• _Travail demandé_: Poursuivez l'article sur l'entrée du fonds CIC au capital d'Uralkali, en reprenant juste après sa dernière phrase.

Le chinois CIC profite de la crise chez Uralkali pour s’inviter au capital
La Chine sécurise son accès au marché de la potasse, engrais stratégique pour le secteur agricole, et dont elle achète environ un cinquième des volumes mondiaux chaque année.
Le fonds souverain China Investment Corporation (CIC) a profité de la crise chez Uralkali pour se glisser au capital du premier producteur mondial de potasse. Grâce à la conversion d’obligations détenues par sa filiale Chengdong Investment Corp, CIC détient désormais 12,5% du groupe russe, ce qui en fait le deuxième plus gros actionnaire après les 21,75% logés dans la fondation de l’oligarque Souleïman Kerimov. Ses partenaires Filaret Galtchev et Anatoly Skourov détiennent respectivement 7% et 4,8% d’Uralkali.
La part de CIC pourrait monter à 14% l’an prochain, après l’annulation par le groupe russe d’une partie de ses actions détenues en auto-contrôle. La participation combinée des trois oligarques montera à 38%.
Les obligations convertibles avaient été émises en novembre 2012 au profit de Chengdong Investment Corp par Wadge Holdings, la société des trois principaux actionnaires du groupe russe. Selon une source proche de l’opération citée par Reuters, leur conversion aurait été déclenchée par le passage de la capitalisation boursière d’Uralkali sous le seuil de 20 milliards de dollars.

• _Informations fournies_:
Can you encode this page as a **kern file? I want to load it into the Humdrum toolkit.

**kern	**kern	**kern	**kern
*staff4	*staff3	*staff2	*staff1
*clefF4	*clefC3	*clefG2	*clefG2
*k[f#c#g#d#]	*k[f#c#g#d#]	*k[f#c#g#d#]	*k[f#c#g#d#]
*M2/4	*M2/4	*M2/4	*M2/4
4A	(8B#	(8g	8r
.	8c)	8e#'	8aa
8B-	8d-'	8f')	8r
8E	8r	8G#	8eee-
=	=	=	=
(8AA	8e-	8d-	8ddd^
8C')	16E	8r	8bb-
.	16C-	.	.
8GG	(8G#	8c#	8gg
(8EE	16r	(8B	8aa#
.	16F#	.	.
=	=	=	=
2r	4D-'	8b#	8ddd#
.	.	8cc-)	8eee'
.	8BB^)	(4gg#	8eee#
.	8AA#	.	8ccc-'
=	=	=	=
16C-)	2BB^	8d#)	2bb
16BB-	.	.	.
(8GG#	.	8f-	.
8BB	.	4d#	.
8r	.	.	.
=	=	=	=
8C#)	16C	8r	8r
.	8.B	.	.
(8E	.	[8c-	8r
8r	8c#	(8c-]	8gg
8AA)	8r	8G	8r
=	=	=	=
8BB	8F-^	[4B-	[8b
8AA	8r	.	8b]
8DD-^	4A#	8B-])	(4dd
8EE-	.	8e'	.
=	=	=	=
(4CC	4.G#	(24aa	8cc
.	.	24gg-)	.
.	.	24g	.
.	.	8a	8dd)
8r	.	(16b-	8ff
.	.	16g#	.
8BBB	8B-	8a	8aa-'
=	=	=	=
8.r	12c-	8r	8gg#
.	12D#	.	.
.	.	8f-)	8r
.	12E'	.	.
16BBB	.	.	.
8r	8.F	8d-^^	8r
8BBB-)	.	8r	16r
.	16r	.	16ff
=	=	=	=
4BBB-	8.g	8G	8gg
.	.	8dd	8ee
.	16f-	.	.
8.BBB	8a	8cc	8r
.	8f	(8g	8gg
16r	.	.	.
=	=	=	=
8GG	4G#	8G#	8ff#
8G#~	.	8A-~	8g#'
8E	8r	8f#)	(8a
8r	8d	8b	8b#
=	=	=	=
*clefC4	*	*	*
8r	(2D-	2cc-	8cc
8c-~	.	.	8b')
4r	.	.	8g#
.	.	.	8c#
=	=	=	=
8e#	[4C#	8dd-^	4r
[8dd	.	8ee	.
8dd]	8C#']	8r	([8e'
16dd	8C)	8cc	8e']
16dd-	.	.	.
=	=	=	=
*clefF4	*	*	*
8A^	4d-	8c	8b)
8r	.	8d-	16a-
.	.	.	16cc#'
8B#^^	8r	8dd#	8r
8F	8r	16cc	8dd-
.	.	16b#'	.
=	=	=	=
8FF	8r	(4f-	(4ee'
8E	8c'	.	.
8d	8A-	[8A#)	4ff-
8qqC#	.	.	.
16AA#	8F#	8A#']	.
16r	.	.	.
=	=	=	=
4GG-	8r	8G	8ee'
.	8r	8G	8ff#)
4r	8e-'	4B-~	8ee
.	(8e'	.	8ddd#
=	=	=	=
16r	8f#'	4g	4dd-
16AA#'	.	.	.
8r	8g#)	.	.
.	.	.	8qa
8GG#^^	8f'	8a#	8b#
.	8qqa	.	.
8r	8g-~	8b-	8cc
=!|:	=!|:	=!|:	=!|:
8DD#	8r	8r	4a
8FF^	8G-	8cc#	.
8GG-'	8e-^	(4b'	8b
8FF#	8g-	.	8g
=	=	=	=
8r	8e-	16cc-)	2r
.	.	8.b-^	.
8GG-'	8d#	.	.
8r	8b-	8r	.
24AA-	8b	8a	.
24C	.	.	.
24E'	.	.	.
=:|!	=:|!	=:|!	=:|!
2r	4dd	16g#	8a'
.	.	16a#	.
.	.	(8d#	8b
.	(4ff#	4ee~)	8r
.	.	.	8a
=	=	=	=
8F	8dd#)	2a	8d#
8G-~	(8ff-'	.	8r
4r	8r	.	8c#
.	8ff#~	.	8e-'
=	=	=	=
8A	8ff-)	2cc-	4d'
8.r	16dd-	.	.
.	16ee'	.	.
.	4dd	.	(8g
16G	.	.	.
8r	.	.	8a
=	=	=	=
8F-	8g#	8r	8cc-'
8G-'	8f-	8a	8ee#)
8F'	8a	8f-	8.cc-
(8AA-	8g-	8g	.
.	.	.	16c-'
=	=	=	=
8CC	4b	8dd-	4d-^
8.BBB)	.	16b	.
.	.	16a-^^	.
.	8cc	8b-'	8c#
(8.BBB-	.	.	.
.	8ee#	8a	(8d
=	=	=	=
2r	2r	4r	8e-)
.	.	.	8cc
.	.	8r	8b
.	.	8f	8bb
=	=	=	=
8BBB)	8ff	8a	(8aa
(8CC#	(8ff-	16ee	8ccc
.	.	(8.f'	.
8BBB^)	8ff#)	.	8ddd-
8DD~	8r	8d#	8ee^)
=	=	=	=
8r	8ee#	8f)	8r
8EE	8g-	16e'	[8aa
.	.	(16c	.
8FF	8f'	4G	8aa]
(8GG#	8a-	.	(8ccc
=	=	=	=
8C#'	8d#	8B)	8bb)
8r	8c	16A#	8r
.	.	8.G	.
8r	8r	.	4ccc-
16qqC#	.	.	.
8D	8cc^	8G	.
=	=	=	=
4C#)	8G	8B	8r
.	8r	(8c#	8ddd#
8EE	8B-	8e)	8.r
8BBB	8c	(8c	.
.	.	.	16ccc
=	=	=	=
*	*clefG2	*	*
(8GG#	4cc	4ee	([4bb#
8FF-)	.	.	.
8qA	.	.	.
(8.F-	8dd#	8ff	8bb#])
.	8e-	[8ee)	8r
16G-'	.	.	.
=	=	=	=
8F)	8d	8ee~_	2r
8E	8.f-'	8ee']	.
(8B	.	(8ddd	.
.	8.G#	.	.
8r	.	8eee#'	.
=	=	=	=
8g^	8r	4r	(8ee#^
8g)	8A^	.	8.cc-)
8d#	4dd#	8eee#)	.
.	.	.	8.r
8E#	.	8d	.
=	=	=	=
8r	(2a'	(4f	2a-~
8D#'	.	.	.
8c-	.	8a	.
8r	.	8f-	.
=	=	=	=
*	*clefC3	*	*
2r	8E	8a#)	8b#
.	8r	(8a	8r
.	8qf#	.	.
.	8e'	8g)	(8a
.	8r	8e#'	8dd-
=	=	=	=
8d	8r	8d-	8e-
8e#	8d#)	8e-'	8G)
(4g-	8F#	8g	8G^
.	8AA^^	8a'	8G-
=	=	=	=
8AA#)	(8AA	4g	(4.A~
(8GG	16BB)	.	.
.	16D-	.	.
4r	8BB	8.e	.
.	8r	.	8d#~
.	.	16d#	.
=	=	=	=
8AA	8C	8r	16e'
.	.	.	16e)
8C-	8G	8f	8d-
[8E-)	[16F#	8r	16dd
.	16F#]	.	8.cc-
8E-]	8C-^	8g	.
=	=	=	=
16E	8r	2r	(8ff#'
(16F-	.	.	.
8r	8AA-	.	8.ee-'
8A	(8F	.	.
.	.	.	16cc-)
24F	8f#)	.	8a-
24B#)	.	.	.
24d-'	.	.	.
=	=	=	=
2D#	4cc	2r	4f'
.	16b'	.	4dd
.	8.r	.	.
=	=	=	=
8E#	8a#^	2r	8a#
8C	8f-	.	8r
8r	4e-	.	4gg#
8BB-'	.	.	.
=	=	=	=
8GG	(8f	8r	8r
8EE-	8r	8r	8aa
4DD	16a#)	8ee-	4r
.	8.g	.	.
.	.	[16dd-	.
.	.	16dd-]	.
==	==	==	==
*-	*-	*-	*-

• _Réponse ci-dessous_:
La valeur d’Uralkali s’est effondrée de plus de 30% en plein cœur de l’été à la suite de la rupture brutale de son alliance commerciale avec son voisin biélorusse Belaruskali. En plus de déclencher une violente crise diplomatique entre la Russie et la Biélorussie, la disparition de ce duopole, qui contrôlait à lui seul les deux tiers du marché mondial de la potasse estimé à plus de 20 milliards de dollars, a provoqué une chute brutale des prix.
Les investissements directs de la Chine dans les matières premières russes sont relativement rares. Le mouvement du CIC viserait ainsi à prévenir le risque d’une recomposition plus large du capital d’Uralkali. La crise dans le secteur pourrait en effet inciter Souleïman Karimov à céder sa participation, sous le regard attentif de Moscou. Uralkali est «une entreprise qui pourrait être rachetée par un grand nombre d’investisseurs russes et étrangers», a déclaré en début de semaine Igor Chouvalov, premier vice-Premier ministre du gouvernement russe.